Wednesday, April 7, 2010


Right. I've set myself a task: Review the Laura Allan album in the time it takes my ravioli to boil. Why? You might ask. Well it's challenges like this that keep us on our toes, give us the edge so that if ever we should need to do mind-battle with other-worldy creatures we are ready. My body might be that of a tired and approaching middle aged man but there is no reason (degenerative mental illness aside) that I shouldn't have the mind of a mother fucking ninja well into my 90's.

My wife seems to think our generation is going to live longer, that our parents will live anything up to ten or fifteen years longer than there parents and so on. I think she's talking balls. At least I hope she is. Things will go 'Soylent Green' in no time if she's even close to right. We are already running out of water and y'know, the other stuff that everyone is always going on about. Also there's the whole carbon footprint thing whatever that is. All I know is that petrol is more expensive and I miss my V8 Triton F-150 Truck more than most of my dead relatives.

Anyway, changing up the speed a little. I am listening to hippy music. Honest to God hippy music. The most disturbing part is that I like it. Laura Allan is a female Alan Stivell. Alan Stivell is the French or Belgian guy with the wild hair who plays his harp on a beach to look mystic.
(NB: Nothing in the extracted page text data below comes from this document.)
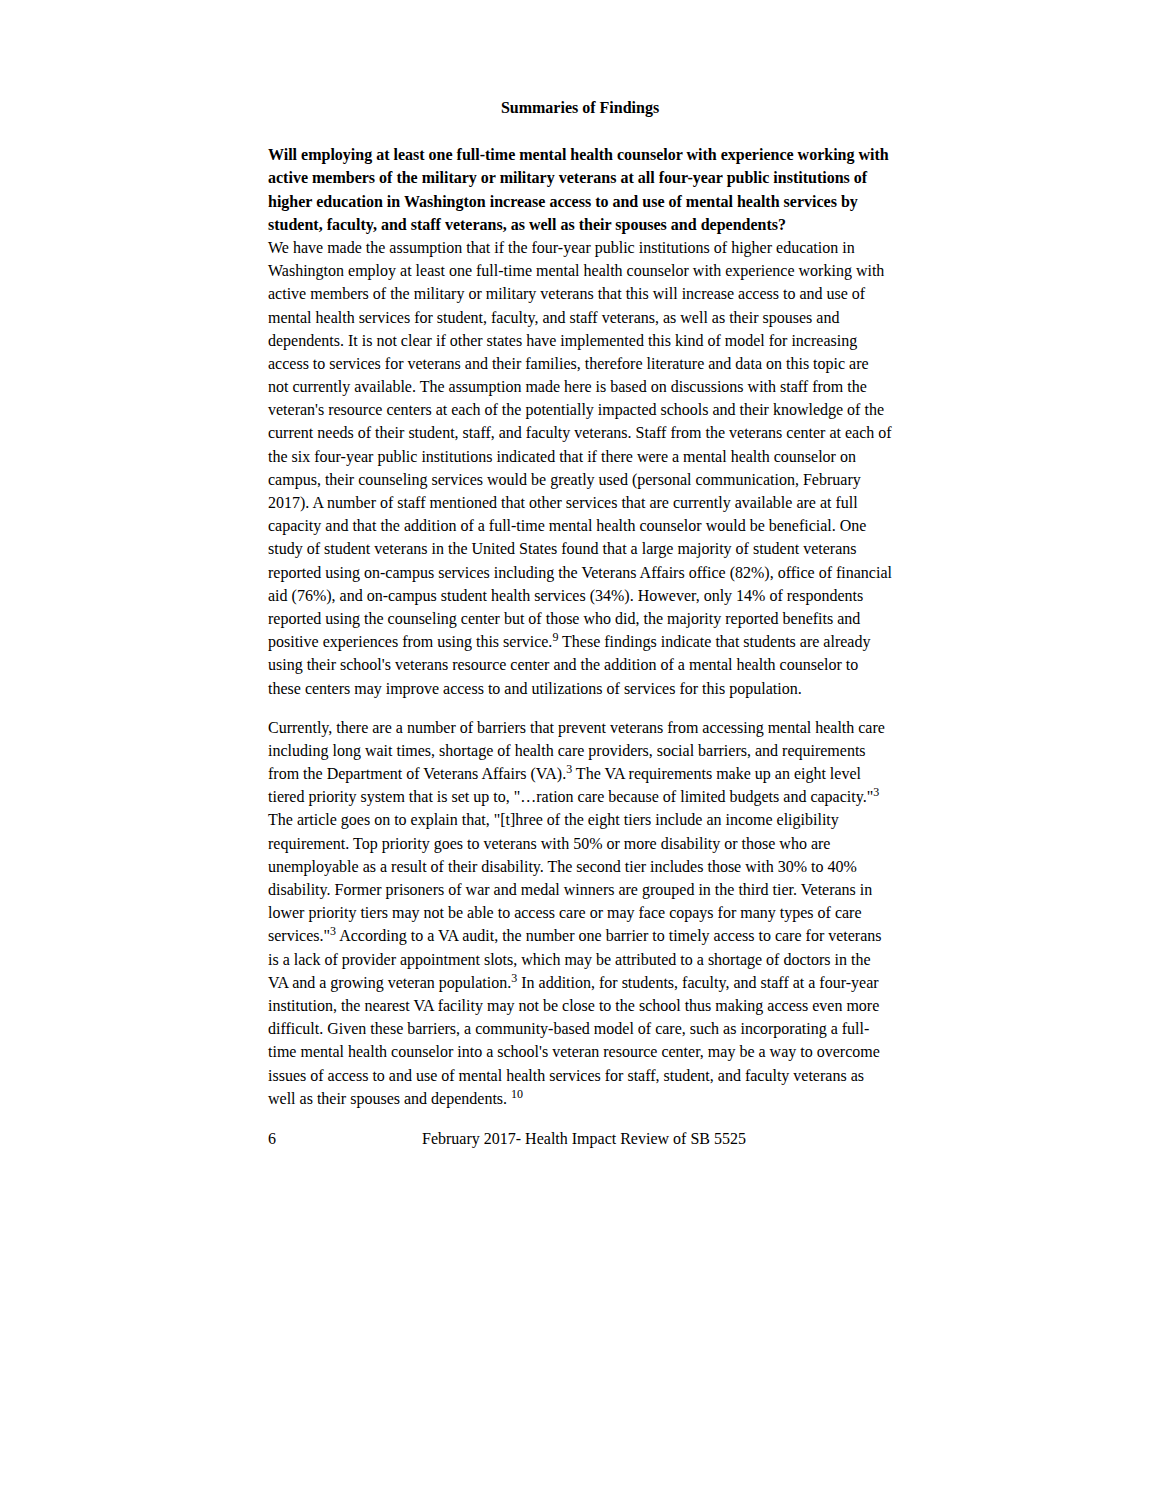Summaries of Findings
Will employing at least one full-time mental health counselor with experience working with active members of the military or military veterans at all four-year public institutions of higher education in Washington increase access to and use of mental health services by student, faculty, and staff veterans, as well as their spouses and dependents?
We have made the assumption that if the four-year public institutions of higher education in Washington employ at least one full-time mental health counselor with experience working with active members of the military or military veterans that this will increase access to and use of mental health services for student, faculty, and staff veterans, as well as their spouses and dependents. It is not clear if other states have implemented this kind of model for increasing access to services for veterans and their families, therefore literature and data on this topic are not currently available. The assumption made here is based on discussions with staff from the veteran's resource centers at each of the potentially impacted schools and their knowledge of the current needs of their student, staff, and faculty veterans. Staff from the veterans center at each of the six four-year public institutions indicated that if there were a mental health counselor on campus, their counseling services would be greatly used (personal communication, February 2017). A number of staff mentioned that other services that are currently available are at full capacity and that the addition of a full-time mental health counselor would be beneficial. One study of student veterans in the United States found that a large majority of student veterans reported using on-campus services including the Veterans Affairs office (82%), office of financial aid (76%), and on-campus student health services (34%). However, only 14% of respondents reported using the counseling center but of those who did, the majority reported benefits and positive experiences from using this service.9 These findings indicate that students are already using their school's veterans resource center and the addition of a mental health counselor to these centers may improve access to and utilizations of services for this population.
Currently, there are a number of barriers that prevent veterans from accessing mental health care including long wait times, shortage of health care providers, social barriers, and requirements from the Department of Veterans Affairs (VA).3 The VA requirements make up an eight level tiered priority system that is set up to, "…ration care because of limited budgets and capacity."3 The article goes on to explain that, "[t]hree of the eight tiers include an income eligibility requirement. Top priority goes to veterans with 50% or more disability or those who are unemployable as a result of their disability. The second tier includes those with 30% to 40% disability. Former prisoners of war and medal winners are grouped in the third tier. Veterans in lower priority tiers may not be able to access care or may face copays for many types of care services."3 According to a VA audit, the number one barrier to timely access to care for veterans is a lack of provider appointment slots, which may be attributed to a shortage of doctors in the VA and a growing veteran population.3 In addition, for students, faculty, and staff at a four-year institution, the nearest VA facility may not be close to the school thus making access even more difficult. Given these barriers, a community-based model of care, such as incorporating a full-time mental health counselor into a school's veteran resource center, may be a way to overcome issues of access to and use of mental health services for staff, student, and faculty veterans as well as their spouses and dependents. 10
6
February 2017- Health Impact Review of SB 5525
Alan Stivell records are underrated and very cheap to buy which is something of a travesty - Not least because I own three.

Laura Allan likes to wail, quite literally over her harp. If it wasn't so completely private label, home made and amateur sounding it could be the stuff of cheap perfume ads. As it is it has evolved into something far more exciting: A blend of the spiritual, the quasi-religious. If I listen hard enough through the chimes I can hear open fields, I can see...

Fuck my pasta just boiled over.

Sadly it would appear that my cat-like writing speed is not what it was. A day for tough lessons all round. First I loose out on that tight Italian time-trials bike on Ebay and now this. Maybe the beauteous sounds of Laura Alan can teach me humility, patience, to be at one with a world of burnt pasta and failed   auction site bids? Possibly, but I have a feeling that if I commit this to heavy rotation I could end up smelling of soap and owning multiple cats, buying bulk consignments of dream catchers and mailing them to all of my friends with poetic God tinged well wishes... Maybe I should do that anyway, just to fuck with em?

So we've talked the music. We have talked he music haven't we? To re-cap - Laura Allan is flutes, harp, wind chimes, wailing and the occasional pean to the baby Jesus. Honestly it's not as bad as it sounds. Anyway, moving onto the important stuff. Laura Allan - Hot or not? Shit I don't know. The sleeve shot's a bit hazy and could just be showing her good side. The picture on the back of the record is better (she appears to be naked in both) but I can't decide. She looks a bit 'West Coast granola' for me. I mean, I probably would but... Nope, Google comes up with a completely different Laura Allan (who incidentally would definitely get it) so I'm on the fence with this one.

If you like 'New Age' music circa 1980 this has to be on your 'Needs' list. If not and you fancy something to take the edge of the new Burzum LP why not give it a shot.